Description of the task = The word "ленты" may appear in some of the lines below. State how many lines contain it, and write only that number.

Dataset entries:
──────────

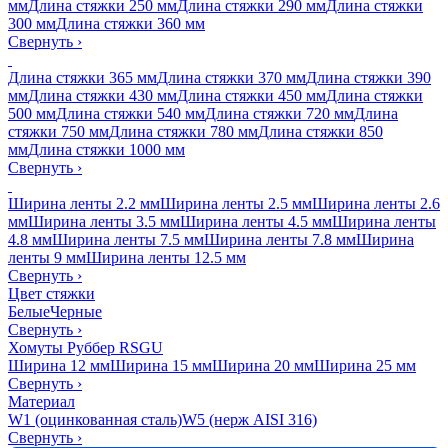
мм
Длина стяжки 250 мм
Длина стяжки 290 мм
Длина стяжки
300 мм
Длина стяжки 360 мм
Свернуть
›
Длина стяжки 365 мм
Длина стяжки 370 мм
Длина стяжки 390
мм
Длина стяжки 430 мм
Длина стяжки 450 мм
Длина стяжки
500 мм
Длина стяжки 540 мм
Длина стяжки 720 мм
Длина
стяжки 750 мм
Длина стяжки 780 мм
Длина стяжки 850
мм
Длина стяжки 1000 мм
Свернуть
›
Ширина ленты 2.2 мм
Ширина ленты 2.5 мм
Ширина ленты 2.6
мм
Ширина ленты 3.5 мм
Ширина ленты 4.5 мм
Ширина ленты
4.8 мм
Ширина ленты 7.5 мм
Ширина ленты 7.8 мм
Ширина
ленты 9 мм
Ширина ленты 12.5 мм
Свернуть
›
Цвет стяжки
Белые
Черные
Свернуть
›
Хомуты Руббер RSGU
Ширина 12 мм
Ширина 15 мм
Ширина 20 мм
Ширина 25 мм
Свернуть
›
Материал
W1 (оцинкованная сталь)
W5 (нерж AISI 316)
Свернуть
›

──────────

Task response = 10